Most likely, the company would need to develop new software and release it in draft form, inviting people to help find the holes. The company could then make revisions and spend the time necessary to make sure it's solid before it gets released, thereby increasing public trust, he said.
The Virtues of Paper
Looking forward, the old-fashioned approach may still be the best one.
"I think at this stage the paper-based approach is the most reliable one we have," Zimmerman said. "We're certainly supportive of ideas to make the technology more transparent, but at this point the current generation of technology just hasn't proven reliable and trustworthy enough."

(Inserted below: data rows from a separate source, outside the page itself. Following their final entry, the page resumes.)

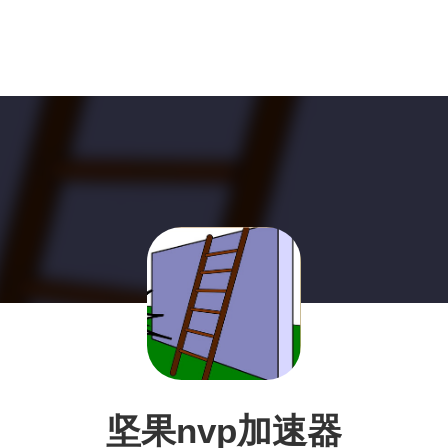
坚果nvp加速器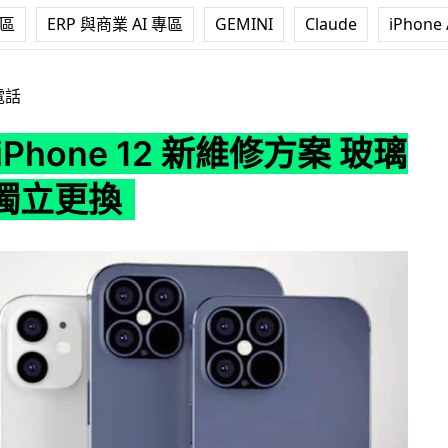
專區
ERP 與商業 AI 專區
GEMINI
Claude
iPhone 
 12 新維修方案 玻璃機背可獨立更換
電話
iPhone 12 新維修方案 玻璃
獨立更換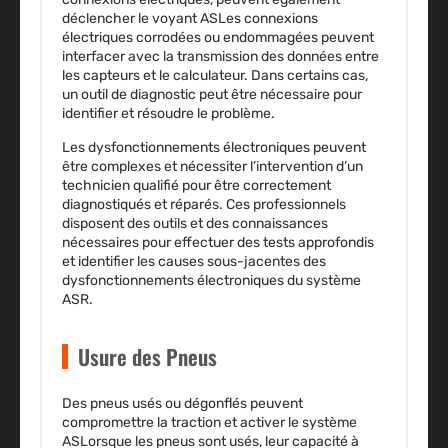
déclencher le voyant ASLes connexions
électriques corrodées ou endommagées peuvent
interfacer avec la transmission des données entre
les capteurs et le calculateur. Dans certains cas,
un outil de diagnostic peut être nécessaire pour
identifier et résoudre le problème.
Les dysfonctionnements électroniques peuvent
être complexes et nécessiter l’intervention d’un
technicien qualifié pour être correctement
diagnostiqués et réparés. Ces professionnels
disposent des outils et des connaissances
nécessaires pour effectuer des tests approfondis
et identifier les causes sous-jacentes des
dysfonctionnements électroniques du système
ASR.
Usure des Pneus
Des pneus usés ou dégonflés peuvent
compromettre la traction et activer le système
ASLorsque les pneus sont usés, leur capacité à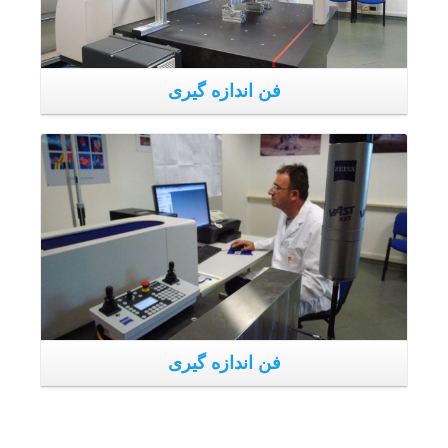
گروه فانتینی یک فضای خاص برای سنجش دارند ، که دما و
رطوبت آنجا ثابت و تحت کنترل است، متغیرهای محیطی در انجا
ارزیابی می شوند. غیر از وجود نمونه های اولیه که توسط
موسسات قانونی ملی و بین المللی تایید شده اند ، یک دستگاه
سنجش cmm برای اندازه گیری شکل ها و سطوح ذرات تا ۶٠٠
Z ۱۲٠٠ Y ۱٠٠٠X وجود دارد که خطای حاشیه سنجش ۳۵٠ /L +
۵.١میکرون می باشد.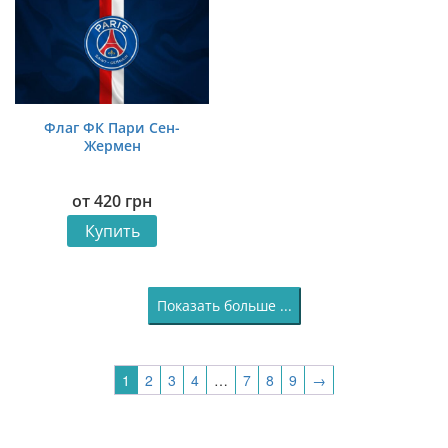
Флаг ФК Пари Сен-
Жермен
от
420
грн
Купить
Показать больше ...
1
2
3
4
…
7
8
9
→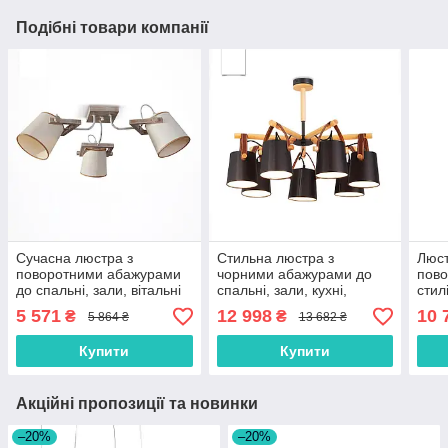
Подібні товари компанії
Сучасна люстра з
Стильна люстра з
Люст
поворотними абажурами
чорними абажурами до
пово
до спальні, зали, вітальні
спальні, зали, кухні,
стил
вітальні
зал,
5 571
12 998
10 
₴
₴
5 864 ₴
13 682 ₴
Купити
Купити
Акційні пропозиції та новинки
–20%
–20%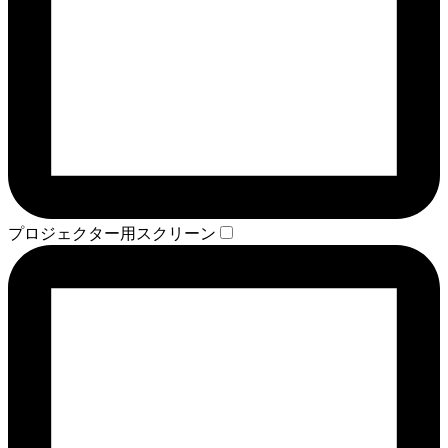
プロジェクター用スクリーン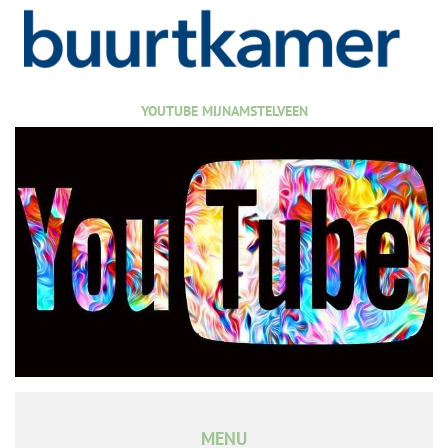
YOUTUBE MIJNAMSTELVEEN
MENU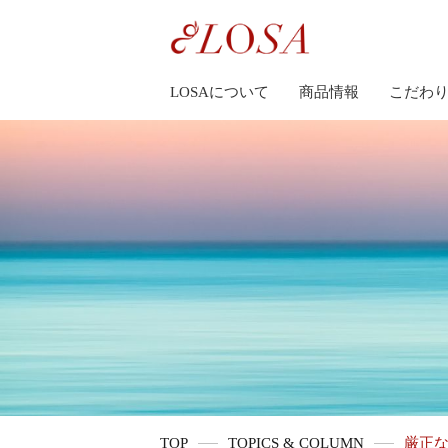
LOSAについて
商品情報
こだわ
TOP
TOPICS & COLUMN
厳正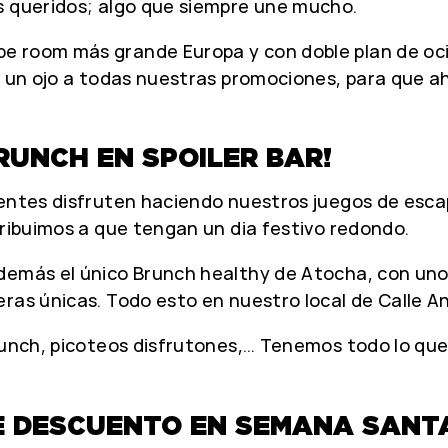
s queridos; algo que siempre une mucho.
e room más grande Europa y con doble plan de oc
as un ojo a todas nuestras promociones, para que
UNCH EN SPOILER BAR!
ientes disfruten haciendo nuestros juegos de esc
tribuimos a que tengan un dia festivo redondo.
demás el único Brunch healthy de Atocha, con unos
ras únicas. Todo esto en nuestro local de Calle An
runch, picoteos disfrutones,… Tenemos todo lo que m
DE DESCUENTO EN SEMANA SANT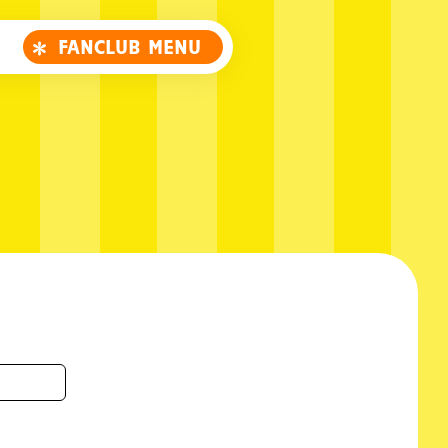
FANCLUB MENU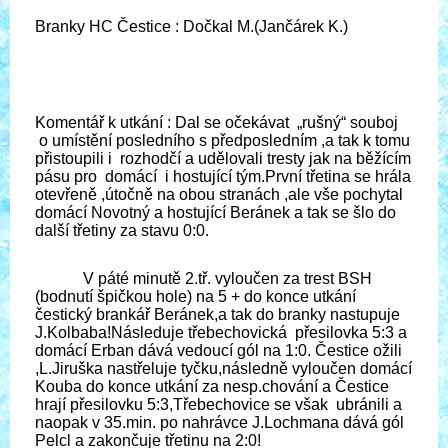
Branky HC Čestice : Dočkal M.(Jančárek K.)
Komentář k utkání :
Dal se očekávat „rušný“ souboj
o umístění posledního s předposledním ,a tak k tomu
přistoupili i rozhodčí a udělovali tresty jak na běžícím
pásu pro domácí i hostující tým.První třetina se hrála
otevřeně ,útočně na obou stranách ,ale vše pochytal
domácí Novotný a hostující Beránek a tak se šlo do
další třetiny za stavu 0:0.
V páté minutě 2.tř. vyloučen za trest BSH
(bodnutí špičkou hole) na 5 + do konce utkání
čestický brankář Beránek,a tak do branky nastupuje
J.Kolbaba!Následuje třebechovická přesilovka 5:3 a
domácí Erban dává vedoucí gól na 1:0. Čestice ožili
,L.Jiruška nastřeluje tyčku,následně vyloučen domácí
Kouba do konce utkání za nesp.chování a Čestice
hrají přesilovku 5:3,Třebechovice se však ubránili a
naopak v 35.min. po nahrávce J.Lochmana dává gól
Pelcl a zakončuje třetinu na 2:0!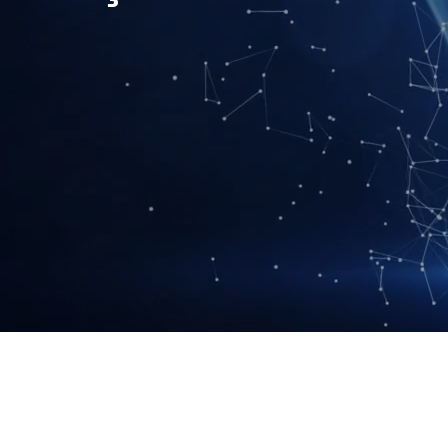
Garantindo 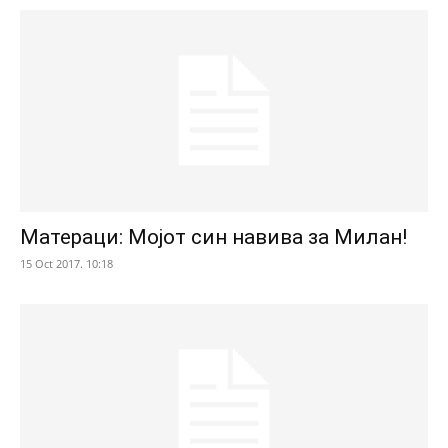
Матераци: Мојот син навива за Милан!
15 Oct 2017. 10:18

Zimmerman draws the line on how votes are stored and tabulated. "If it's based off of an electrical signal stored in a machine, that's different from a ballot that is scanned," he explained. "Once you take that paper away, you get into dangerous territory."
No More Delays
Though any changes may be too late for 2008, they shouldn't be delayed by the approach of another election, Zimmerman added.
"We've been working on the issue for years now, and the answer is always that we shouldn't make changes just before an election," he said. "In the meantime, we're using the electorate as guinea pigs.
"Why should we have to wait, when we know there are these inherent structural flaws in the system?" he concluded. "Do we really have to wait for another Florida 2000 before we fix it?"